Data source items ::
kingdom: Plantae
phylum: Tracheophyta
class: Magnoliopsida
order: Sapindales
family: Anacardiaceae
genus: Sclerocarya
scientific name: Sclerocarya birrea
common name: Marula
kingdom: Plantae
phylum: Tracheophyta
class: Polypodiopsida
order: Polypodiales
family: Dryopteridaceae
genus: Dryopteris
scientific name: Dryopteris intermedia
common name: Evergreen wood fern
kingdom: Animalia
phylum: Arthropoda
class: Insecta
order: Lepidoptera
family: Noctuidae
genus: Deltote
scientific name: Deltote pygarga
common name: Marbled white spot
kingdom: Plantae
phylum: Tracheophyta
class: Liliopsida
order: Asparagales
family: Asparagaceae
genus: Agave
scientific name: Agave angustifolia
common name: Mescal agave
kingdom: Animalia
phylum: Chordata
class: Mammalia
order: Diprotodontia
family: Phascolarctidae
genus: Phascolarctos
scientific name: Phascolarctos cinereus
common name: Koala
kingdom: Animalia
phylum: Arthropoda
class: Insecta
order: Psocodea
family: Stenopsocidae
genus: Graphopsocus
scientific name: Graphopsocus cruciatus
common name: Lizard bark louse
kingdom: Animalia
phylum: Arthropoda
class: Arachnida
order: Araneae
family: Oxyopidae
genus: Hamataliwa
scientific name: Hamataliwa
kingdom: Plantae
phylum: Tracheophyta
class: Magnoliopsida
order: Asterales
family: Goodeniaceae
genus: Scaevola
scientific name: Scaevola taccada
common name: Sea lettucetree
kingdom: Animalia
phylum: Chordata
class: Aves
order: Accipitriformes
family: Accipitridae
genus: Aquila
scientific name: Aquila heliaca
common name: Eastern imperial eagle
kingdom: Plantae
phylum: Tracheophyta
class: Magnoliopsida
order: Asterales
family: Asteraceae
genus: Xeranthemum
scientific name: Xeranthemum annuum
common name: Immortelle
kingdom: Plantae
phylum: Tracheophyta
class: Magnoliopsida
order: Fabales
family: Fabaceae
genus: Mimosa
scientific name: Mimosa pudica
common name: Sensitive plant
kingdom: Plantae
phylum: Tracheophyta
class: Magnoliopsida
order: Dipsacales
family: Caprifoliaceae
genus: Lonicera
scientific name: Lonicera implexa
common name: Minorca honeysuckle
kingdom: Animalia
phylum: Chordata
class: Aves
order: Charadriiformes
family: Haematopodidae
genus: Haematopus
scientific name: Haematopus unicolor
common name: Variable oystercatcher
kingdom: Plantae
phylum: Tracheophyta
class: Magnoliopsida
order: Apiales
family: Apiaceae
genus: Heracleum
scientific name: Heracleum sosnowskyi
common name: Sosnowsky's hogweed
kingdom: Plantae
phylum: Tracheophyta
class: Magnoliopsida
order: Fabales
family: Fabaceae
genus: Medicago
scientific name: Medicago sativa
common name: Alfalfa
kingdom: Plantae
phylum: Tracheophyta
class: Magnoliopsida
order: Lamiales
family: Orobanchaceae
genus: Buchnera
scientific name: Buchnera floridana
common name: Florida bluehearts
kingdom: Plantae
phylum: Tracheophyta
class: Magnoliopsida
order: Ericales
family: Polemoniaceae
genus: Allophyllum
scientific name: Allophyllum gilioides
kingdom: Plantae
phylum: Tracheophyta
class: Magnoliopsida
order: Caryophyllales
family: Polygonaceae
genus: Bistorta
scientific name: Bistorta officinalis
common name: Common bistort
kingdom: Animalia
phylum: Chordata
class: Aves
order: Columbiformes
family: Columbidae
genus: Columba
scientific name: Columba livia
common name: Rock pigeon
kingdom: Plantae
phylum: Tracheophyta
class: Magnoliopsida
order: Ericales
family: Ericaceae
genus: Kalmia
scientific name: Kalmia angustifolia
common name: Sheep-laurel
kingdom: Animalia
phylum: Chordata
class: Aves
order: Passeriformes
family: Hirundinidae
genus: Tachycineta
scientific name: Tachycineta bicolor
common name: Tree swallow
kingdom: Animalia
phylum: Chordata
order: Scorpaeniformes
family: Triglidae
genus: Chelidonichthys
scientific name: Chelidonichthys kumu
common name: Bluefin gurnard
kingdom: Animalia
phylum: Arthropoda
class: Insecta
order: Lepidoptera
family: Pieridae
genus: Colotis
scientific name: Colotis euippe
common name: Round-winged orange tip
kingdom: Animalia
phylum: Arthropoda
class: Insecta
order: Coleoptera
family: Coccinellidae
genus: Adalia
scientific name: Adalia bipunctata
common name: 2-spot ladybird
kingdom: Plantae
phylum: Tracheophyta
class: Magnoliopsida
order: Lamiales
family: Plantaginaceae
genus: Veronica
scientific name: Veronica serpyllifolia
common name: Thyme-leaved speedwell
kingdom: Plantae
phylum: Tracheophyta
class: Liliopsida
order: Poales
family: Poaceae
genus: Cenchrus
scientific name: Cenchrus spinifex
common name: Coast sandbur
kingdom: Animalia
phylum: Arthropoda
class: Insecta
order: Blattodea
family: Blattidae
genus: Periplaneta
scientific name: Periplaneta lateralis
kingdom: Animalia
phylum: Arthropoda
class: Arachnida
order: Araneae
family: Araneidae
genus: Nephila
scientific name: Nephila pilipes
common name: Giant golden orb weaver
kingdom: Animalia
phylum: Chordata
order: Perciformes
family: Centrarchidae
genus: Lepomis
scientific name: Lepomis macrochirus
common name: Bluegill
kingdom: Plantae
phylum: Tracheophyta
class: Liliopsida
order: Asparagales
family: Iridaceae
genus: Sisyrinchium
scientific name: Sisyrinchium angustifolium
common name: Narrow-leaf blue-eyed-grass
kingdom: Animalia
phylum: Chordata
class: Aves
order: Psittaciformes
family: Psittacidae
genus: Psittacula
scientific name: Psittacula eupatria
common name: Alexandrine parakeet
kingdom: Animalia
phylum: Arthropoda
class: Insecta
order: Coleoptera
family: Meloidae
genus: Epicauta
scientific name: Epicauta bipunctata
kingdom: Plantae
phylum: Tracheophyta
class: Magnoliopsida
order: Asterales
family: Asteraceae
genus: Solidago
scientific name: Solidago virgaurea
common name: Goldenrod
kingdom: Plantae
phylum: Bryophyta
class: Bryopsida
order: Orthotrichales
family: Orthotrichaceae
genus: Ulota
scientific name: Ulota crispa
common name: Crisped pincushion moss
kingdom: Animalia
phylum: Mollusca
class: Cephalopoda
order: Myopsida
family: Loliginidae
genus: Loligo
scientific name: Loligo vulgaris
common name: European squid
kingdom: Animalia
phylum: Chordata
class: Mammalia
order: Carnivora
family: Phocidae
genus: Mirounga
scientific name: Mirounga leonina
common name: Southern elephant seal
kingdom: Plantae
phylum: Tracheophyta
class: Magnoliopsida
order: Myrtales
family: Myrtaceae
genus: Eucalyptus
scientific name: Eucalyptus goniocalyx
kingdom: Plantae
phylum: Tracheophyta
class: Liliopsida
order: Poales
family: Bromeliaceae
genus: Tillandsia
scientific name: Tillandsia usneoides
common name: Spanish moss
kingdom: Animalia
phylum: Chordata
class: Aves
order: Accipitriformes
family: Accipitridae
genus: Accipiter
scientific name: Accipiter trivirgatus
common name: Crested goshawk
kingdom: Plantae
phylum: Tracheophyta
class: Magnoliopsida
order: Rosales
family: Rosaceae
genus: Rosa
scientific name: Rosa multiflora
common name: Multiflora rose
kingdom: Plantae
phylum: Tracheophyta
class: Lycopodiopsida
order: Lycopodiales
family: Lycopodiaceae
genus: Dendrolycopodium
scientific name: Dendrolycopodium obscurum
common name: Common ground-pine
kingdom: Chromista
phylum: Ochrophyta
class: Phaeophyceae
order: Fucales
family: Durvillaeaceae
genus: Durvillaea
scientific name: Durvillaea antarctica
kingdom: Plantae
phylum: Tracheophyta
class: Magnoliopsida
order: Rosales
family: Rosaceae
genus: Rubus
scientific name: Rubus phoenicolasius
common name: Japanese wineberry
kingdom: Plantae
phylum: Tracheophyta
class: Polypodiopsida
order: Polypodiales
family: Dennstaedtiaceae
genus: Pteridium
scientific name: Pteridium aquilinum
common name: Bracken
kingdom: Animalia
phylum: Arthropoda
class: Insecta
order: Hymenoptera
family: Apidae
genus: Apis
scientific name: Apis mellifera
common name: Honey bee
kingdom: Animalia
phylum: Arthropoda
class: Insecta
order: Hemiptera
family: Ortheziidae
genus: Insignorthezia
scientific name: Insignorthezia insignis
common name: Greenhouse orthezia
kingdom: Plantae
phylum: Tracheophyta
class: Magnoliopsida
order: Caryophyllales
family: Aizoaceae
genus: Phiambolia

Description of the task :: Set down the lines from the one containing "scientific name: Deltote pygarga" down to the one containing "genus: Xeranthemum", with both included, keeping each line unchanged.

Output below ::
scientific name: Deltote pygarga
common name: Marbled white spot
kingdom: Plantae
phylum: Tracheophyta
class: Liliopsida
order: Asparagales
family: Asparagaceae
genus: Agave
scientific name: Agave angustifolia
common name: Mescal agave
kingdom: Animalia
phylum: Chordata
class: Mammalia
order: Diprotodontia
family: Phascolarctidae
genus: Phascolarctos
scientific name: Phascolarctos cinereus
common name: Koala
kingdom: Animalia
phylum: Arthropoda
class: Insecta
order: Psocodea
family: Stenopsocidae
genus: Graphopsocus
scientific name: Graphopsocus cruciatus
common name: Lizard bark louse
kingdom: Animalia
phylum: Arthropoda
class: Arachnida
order: Araneae
family: Oxyopidae
genus: Hamataliwa
scientific name: Hamataliwa
kingdom: Plantae
phylum: Tracheophyta
class: Magnoliopsida
order: Asterales
family: Goodeniaceae
genus: Scaevola
scientific name: Scaevola taccada
common name: Sea lettucetree
kingdom: Animalia
phylum: Chordata
class: Aves
order: Accipitriformes
family: Accipitridae
genus: Aquila
scientific name: Aquila heliaca
common name: Eastern imperial eagle
kingdom: Plantae
phylum: Tracheophyta
class: Magnoliopsida
order: Asterales
family: Asteraceae
genus: Xeranthemum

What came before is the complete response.